Ética e Pesquisa em Animais Silvestres


 

José Roberto Goldim


 

Habitualmente, quando se fala em Ética e Pesquisa em Animais logo são lembradas pesquisas realizadas em laboratórios com animais criados especialmente para este tipo de atividades visando a sua transposição para os seres humanos. Os estudos em animais são considerados como uma etapa importante para a pesquisa na área da saúde, por exemplo. Estes animais são selecionados, criados em biotérios com todos os cuidados de segurança biológica, reconhecimento de origem e linhagem, alojamento, alimentação  e cuidados ambientais. Porém outros animais também são objeto de pesquisa, que são os animais silvestres. Estes animais por estarem no ambiente natural não tem estes cuidados descritos anteriormente, mas exigem por parte dos pesquisadores e demais pessoas envolvidas na reflexão sobre aspectos éticos da pesquisa algumas considerações, além daquelas estabelecidas nas legislações específicas sobre captura e manejo de animais silvestres.

 

Uma importante questão inicial é a da pretensa relação de proximidade entre as espécies a serem estudadas com a espécie humana. A maioria da legislações sobre pesquisa em animais refere-se apenas a utilização de animais vertebrados. Os invertebrados ficam em uma situação de desamparo legal. A suposta distância evolutiva faz com que estudos e procedimentos nos invertebrados sejam realizados sem os cuidados que habitualmente são propostos e utilizados para as demais espécies.

 

            A própria coleta dos animais silvestres para fins de estudo tem implicações éticas. As coletas, para coleções didáticas redundantes, também tem esta mesma característica. O objetivo pode ser  o de instrumentalizar o aluno em buscar, coletar e preparar adequadamente uma coleção de animais, porém existem alternativas que permitem este aprendizado sem estas inadequações. Outras vezes são realizadas coletas por esgotamento, ou seja, todos os espécimes existentes em um determinado local são coletados com a finalidade de demonstrar variabilidades locais ou determinar que efetivamente era uma nova espécie que estava sendo descrita. Isto acarreta a extinção daquela espécie naquele local específico, o que é inadequado desde o ponto de vista científico, ético e ecológico. 

 

            Algumas vezes a questão não se esgota na coleta dos animais silvestres, mas também na maneira com que são manipulados visando a sua conservação em coleções. As técnicas que visam conservar os animais da melhor forma possível, nem sempre são as mais adequadas, desde o ponto de vista do sofrimento destes animais.
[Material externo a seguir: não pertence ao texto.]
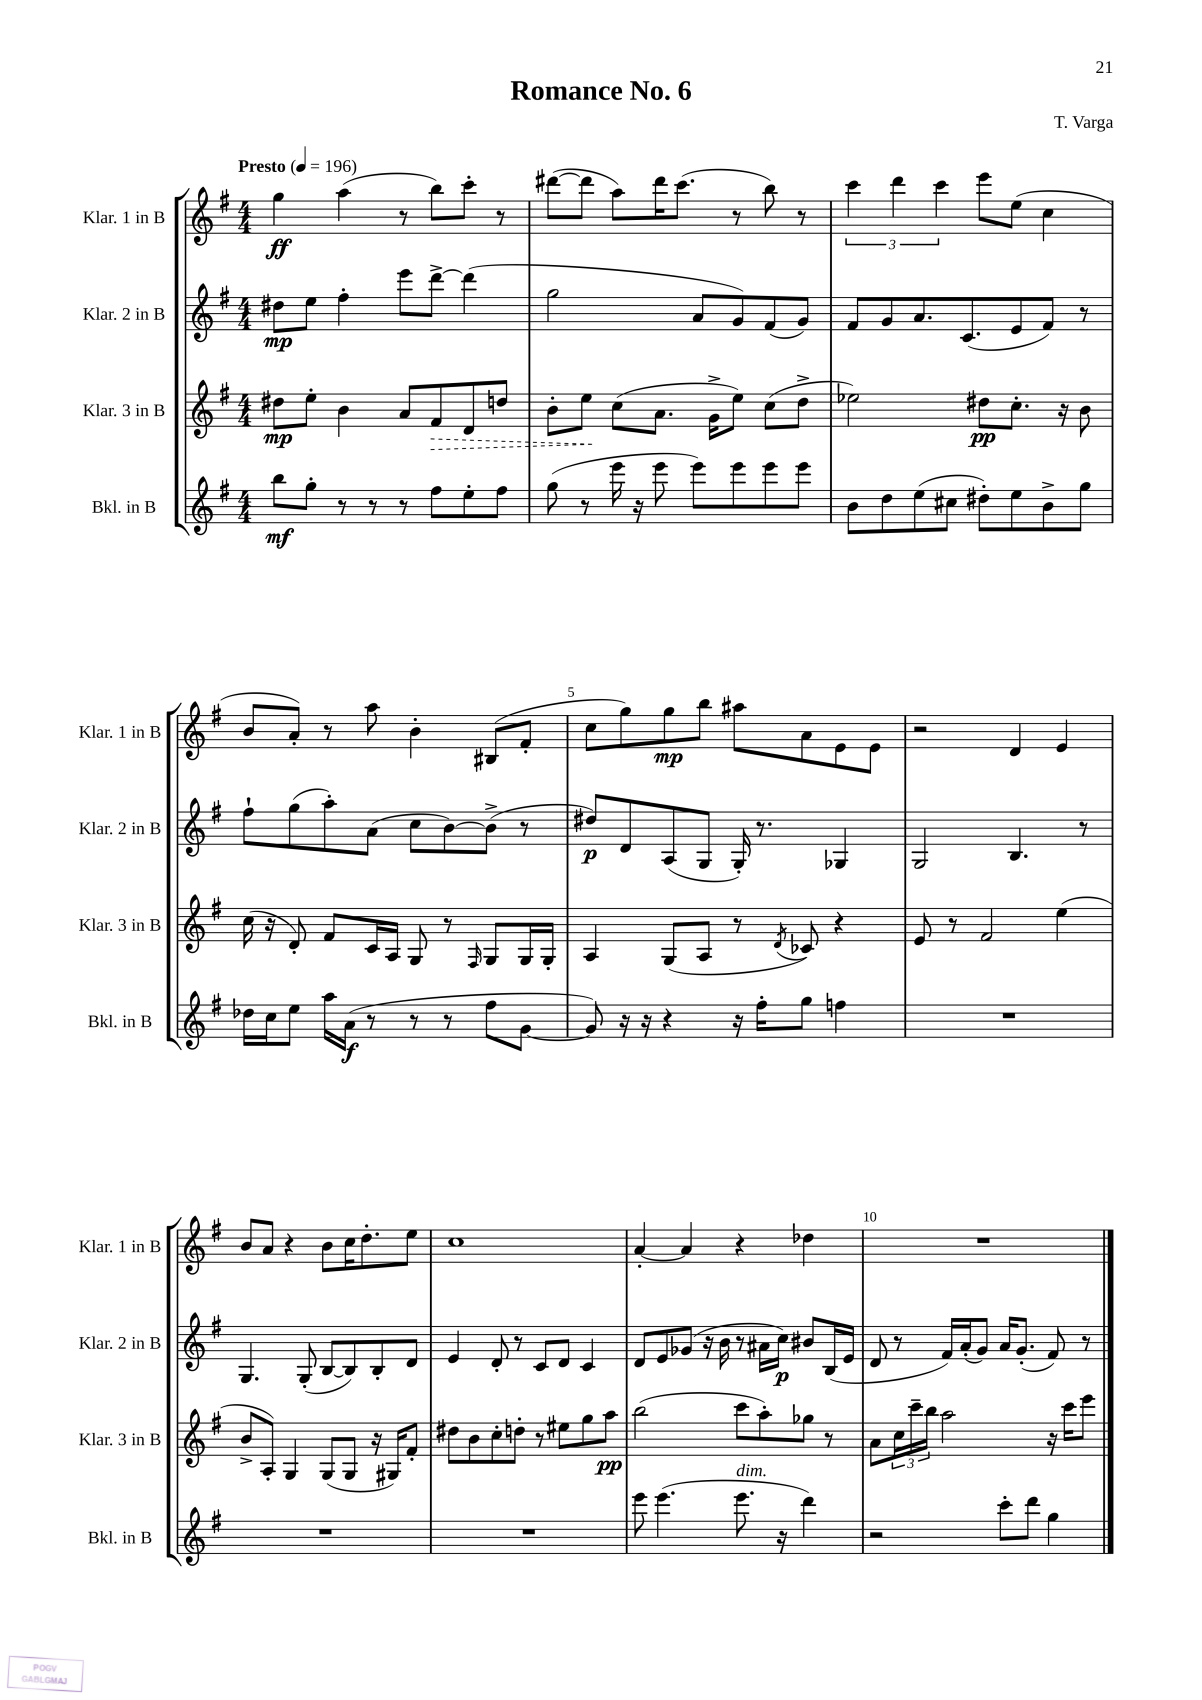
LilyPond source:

\header { title = "Romance No. 6" composer = "T. Varga" }
<<
\new StaffGroup <<
\new Staff = "s0" \with { instrumentName = "Klar. 1 in B" shortInstrumentName = "Klar. 1 in B" } {
    \clef treble \key g \major \numericTimeSignature \time 4/4 \tempo "Presto" 4 = 196
    g''4\ff a''4( r8 b''8) c'''8-. r8 |
    dis'''8~( dis'''8 a''8) dis'''16 c'''8.( r8 b''8) r8 |
    \tuplet 3/2 { c'''4 d'''4 c'''4 } e'''8 e''8( c''4 |
    b'8 a'8-.) r8 a''8 b'4-. bis8( fis'8-. |
    c''8 g''8) g''8\mp b''8 ais''8 a'8 e'8 e'8 |
    r2 d'4 e'4 |
    b'8 a'8 r4 b'8 c''16 d''8.-. e''8 |
    c''1 |
    a'4~-. a'4 r4 des''4 |
    R1 \bar "|." |
}
\new Staff = "s1" \with { instrumentName = "Klar. 2 in B" shortInstrumentName = "Klar. 2 in B" } {
    \clef treble \key g \major \numericTimeSignature \time 4/4
    dis''8\mp e''8 fis''4-. e'''8 d'''8~-> d'''4( |
    g''2 a'8 g'8) fis'8( g'8) |
    fis'8 g'8 a'8. c'8.( e'8 fis'8) r8 |
    fis''8-! g''8( a''8-.) a'8( c''8 b'8~) b'8->( r8 |
    dis''8\p) d'8 a8( g8 g16-.) r8. ges4 |
    g2 b4. r8 |
    g4. g8-.( b8~ b8) b8-. d'8 |
    e'4 d'8-. r8 c'8 d'8 c'4 |
    d'8 e'8 ges'8( r16 b'16 r8 ais'16 c''16\p) bis'8 b16( e'16 |
    d'8 r8 fis'16) a'16-.( g'8) a'16 g'8.-.( fis'8) r8 \bar "|." |
}
\new Staff = "s2" \with { instrumentName = "Klar. 3 in B" shortInstrumentName = "Klar. 3 in B" } {
    \clef treble \key g \major \numericTimeSignature \time 4/4
    dis''8\mp e''8-. b'4 a'8 \once \override Hairpin.style = #'dashed-line fis'8\> d'8 d''8 |
    b'8-. e''8\! c''8( a'8. g'16-> e''8) c''8( d''8-> |
    ees''2) dis''8\pp c''8.-. r16 b'8 |
    c''16( r16 d'8-.) fis'8 c'16 a16 g8 r8 \grace { fis16 } g8 g16 g16-. |
    a4 g8( a8 r8 \acciaccatura { d'8 } ces'8) r4 |
    e'8 r8 fis'2 e''4( |
    b'8-> a8-.) g4 g8( g8 r16 gis16) fis'8-. |
    dis''8 b'8 c''8-. d''8-. r8 eis''8 g''8 a''8\pp |
    b''2( c'''8 a''8-.) ges''8 r8 |
    a'8 \tuplet 3/2 { c''16 c'''16-- b''16 } a''2 r16 c'''16 e'''8 \bar "|." |
}
\new Staff = "s3" \with { instrumentName = "Bkl. in B" shortInstrumentName = "Bkl. in B" } {
    \clef treble \key g \major \numericTimeSignature \time 4/4
    b''8\mf g''8-. r8 r8 r8 fis''8 e''8-. fis''8 |
    g''8( r8 e'''16 r16 e'''8 e'''8) e'''8 e'''8 e'''8 |
    b'8 d''8 e''8( cis''8 dis''8-.) e''8 b'8-> g''8 |
    des''16 c''16 e''8 a''16 a'16\f( r8 r8 r8 fis''8 g'8~ |
    g'8) r16 r16 r4 r16 fis''16-. g''8 f''4 |
    R1 |
    R1 |
    R1 |
    e'''8 e'''4.( e'''8.^\markup { \italic "dim." } r16 d'''4) |
    r2 c'''8-. d'''8 g''4 \bar "|." |
}
>>
>>
\layout { \context { \Score \override BarNumber.break-visibility = ##(#f #t #t) barNumberVisibility = #(every-nth-bar-number-visible 5) } }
Isto ocorre em espécies que não tem apelo afetivo, quer seja por estarem aparentemente mais distantes da espécie humana, como no caso dos invertebrados, ou por serem manejadas habitualmente ser reconhecer o sofrimento, como no caso dos peixes.

 

            As pesquisas com animais silvestres tem várias outras implicações. A própria presença dos pesquisadores acarreta modificações nos hábitos, comportamentos e habitats. Por mais dissimulada que seja a presença, ela sempre implicará em alguma mudança ambiental. Quando ocorrem interações entre os pesquisadores e os animais esta situação pode se agravar, inclusive com a possibilidade de contaminação recíproca de doenças.

 

Outra situação é a que diz respeito a captura de animais para fins de pesquisa ou experimentação. Estes procedimentos devem ser embasados na avaliação da geração de conhecimento que resultará desta pesquisa, da sua exeqüibilidade e da relevância da mesma. Os cientistas têm se utilizado de algumas situações peculiares para obterem material de pesquisa, como por exemplo nos estudos sobre hábitos alimentares e de verminoses. É proibido abater animais com finalidade de obter o conteúdo visceral, utilizado nestas pesquisas. Uma forma utilizada, que é legalmente adequada, é a obtenção deste material quando ocorre a temporada de caça. Os pesquisadores solicitam aos caçadores que permitam a utilização das vísceras dos animais abatidos. O argumento é que os animais foram mortos, com autorização para outra finalidade, e que estão apenas coletando um material biológico que habitualmente e descartado. Uma importante questão ética que poderia ser levantada é a da possibilidade de uma mesma pessoa desempenhar estes dois diferentes papéis de caçador e de pesquisador. O abate teria por finalidade obter legalmente as vísceras, que desta forma deixariam de ser material biológico descartado, para se tornar no objeto em si de todas as ações, ainda que legalmente amparadas.